SaraLynch

Sara Lynch's practice focuses on data privacy, cybersecurity, risk management, and internal investigations. She works with clients across industry sectors, counseling them on a range of issues and obligations under state, federal, and international consumer privacy statutes and regulations, including the California Consumer Privacy Act (CCPA), the Children's Online Privacy Protection Act (COPPA), the Health Insurance Portability and Accountability Act (HIPAA), and the General Data Protection Regulation (GDPR). Sara further assists clients in their compliance with voluntary data protection standards and certifications, such as the Service Organization Controls (SOC), the National Institute of Standards and Technology (NIST) Frameworks, and the Federal Risk and Authorization Management Program (FedRAMP). Sara also advises buyers and sellers in corporate transactions involving cybersecurity, data privacy, and intellectual property matters.

Sara has experience in all aspects of breach response, including forensic investigations, analyses of applicable regulations, notification of individuals and regulators, and remediation.

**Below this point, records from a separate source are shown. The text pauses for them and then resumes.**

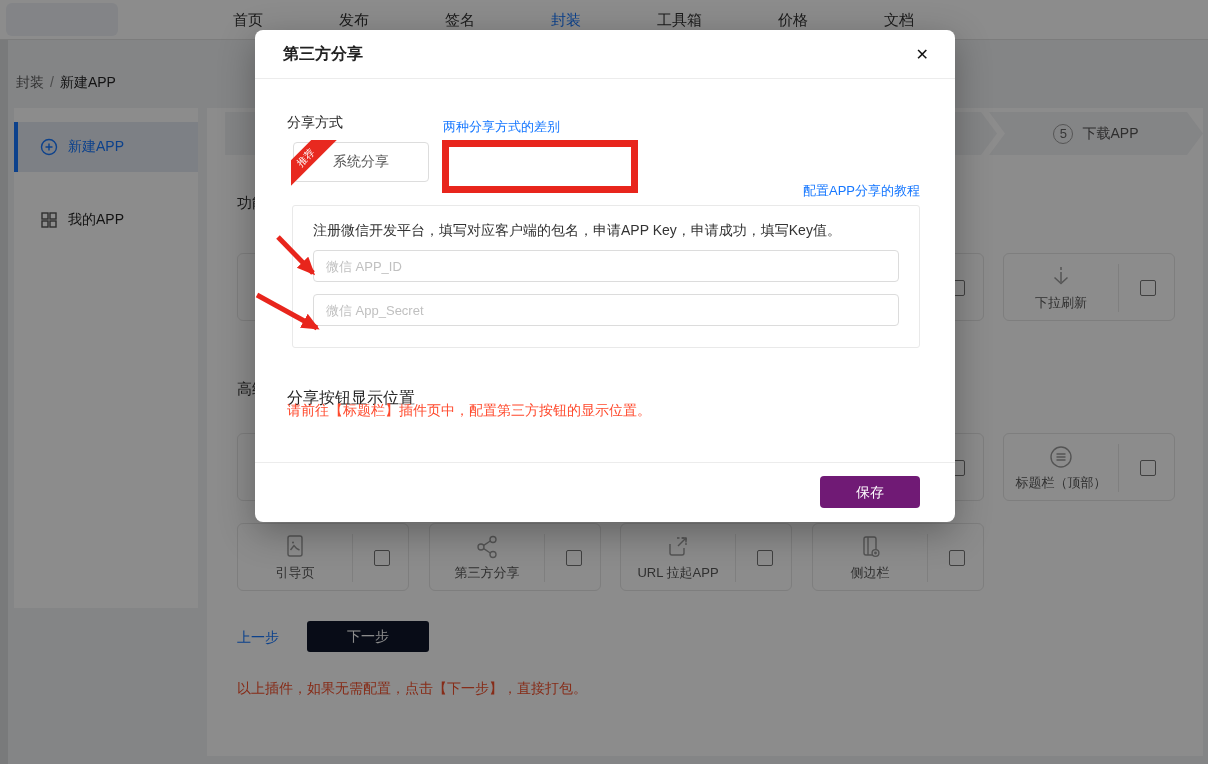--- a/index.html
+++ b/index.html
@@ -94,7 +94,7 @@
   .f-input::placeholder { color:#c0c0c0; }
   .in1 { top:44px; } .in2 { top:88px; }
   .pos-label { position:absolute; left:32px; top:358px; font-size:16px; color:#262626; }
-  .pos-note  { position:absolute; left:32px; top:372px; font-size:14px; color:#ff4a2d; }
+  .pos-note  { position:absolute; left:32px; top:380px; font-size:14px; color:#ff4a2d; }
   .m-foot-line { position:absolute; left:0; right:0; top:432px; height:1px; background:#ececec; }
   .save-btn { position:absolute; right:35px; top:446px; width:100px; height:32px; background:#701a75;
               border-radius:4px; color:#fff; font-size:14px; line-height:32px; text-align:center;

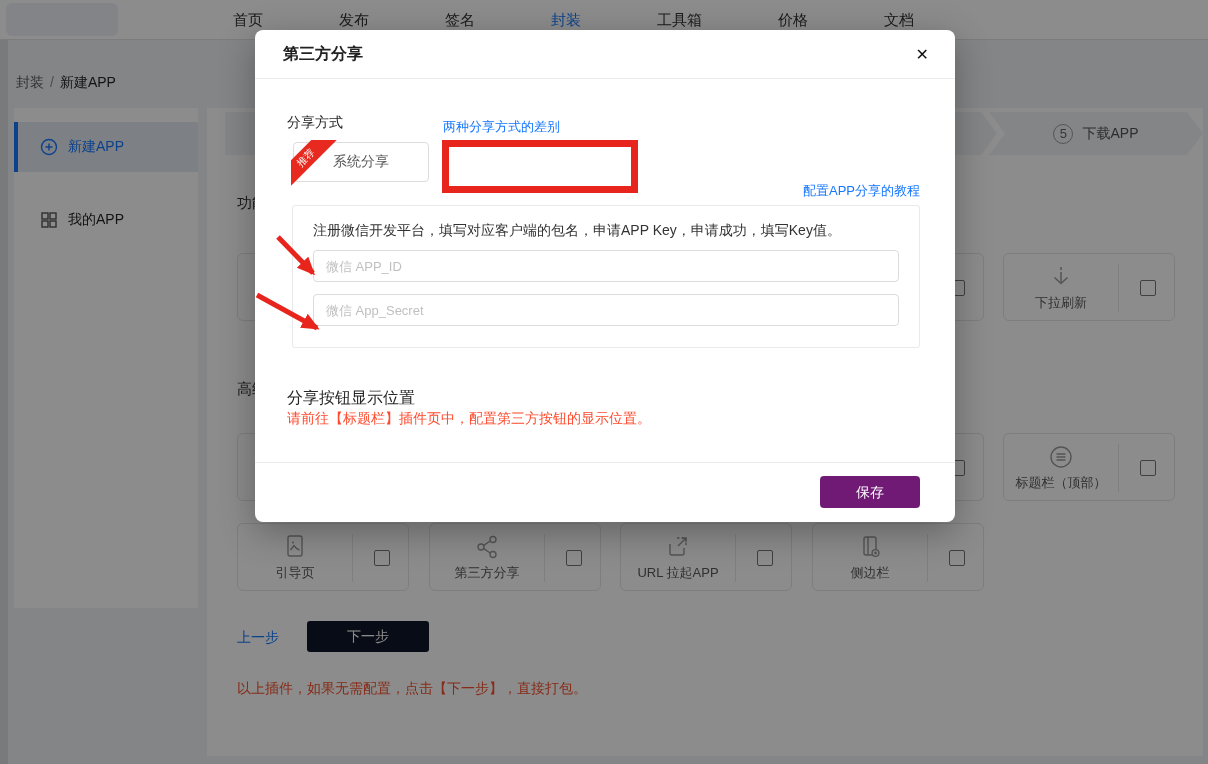--- a/index.html
+++ b/index.html
@@ -96,9 +96,9 @@
   .pos-label { position:absolute; left:32px; top:358px; font-size:16px; color:#262626; }
   .pos-note  { position:absolute; left:32px; top:380px; font-size:14px; color:#ff4a2d; }
   .m-foot-line { position:absolute; left:0; right:0; top:432px; height:1px; background:#ececec; }
-  .save-btn { position:absolute; right:35px; top:446px; width:100px; height:32px; background:#701a75;
+  .save-btn { position:absolute; right:35px; top:446px; width:125px; height:32px; background:#be185d;
               border-radius:4px; color:#fff; font-size:14px; line-height:32px; text-align:center;
-              cursor:pointer; }
+              cursor:pointer;font-style:italic; }
 
   
   .anno-rect { position:absolute; left:442px; top:140px; width:196px; height:53px;

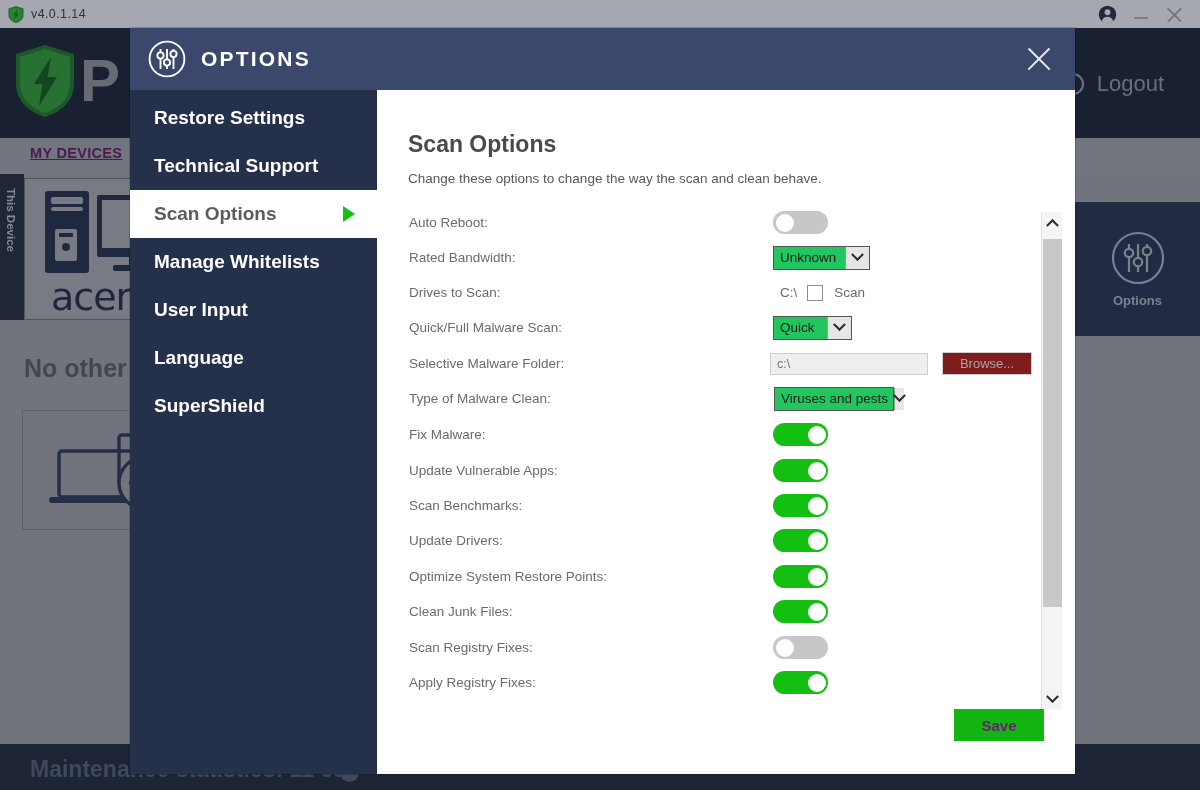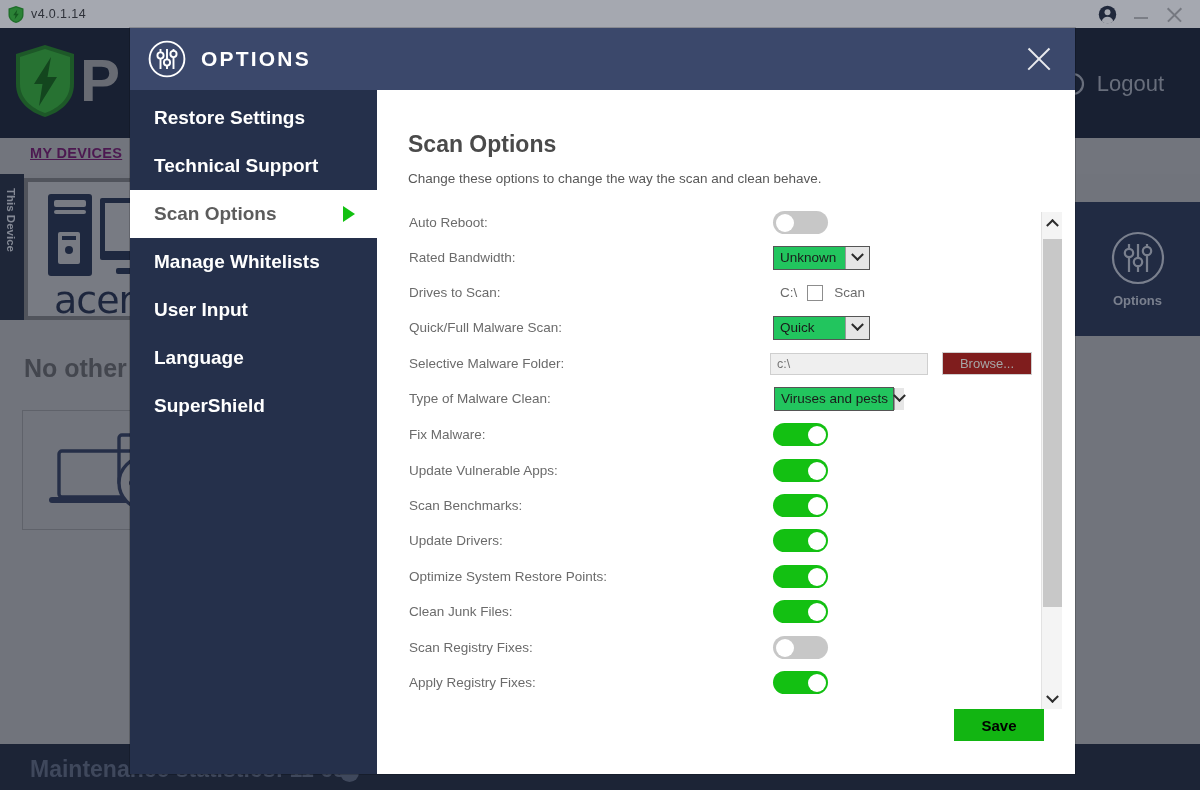--- a/index.html
+++ b/index.html
@@ -81,7 +81,7 @@
   }
   .devcard {
     position: absolute; left: 24px; top: 4px; width: 205px; height: 142px;
-    background: #b4b4b4; border: 4px solid #737373;
+    background: #b4b4b4; border: 1px solid #737373;
   }
   .pc-ico { position: absolute; left: 18px; top: 10px; }
   .acer {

She has assisted multinational clients in the health care, enterprise software, automotive, and other industries respond to and recover from malware attacks.

Sara maintains an active pro bono practice, in which she develops privacy policies, terms of use, cookie notices, and licensing agreements for nonprofit organizations' websites, applications, and programs. She also assists with the Firm's human trafficking initiative and advises health care providers on the legal requirements for reporting and education when treating victims of human trafficking.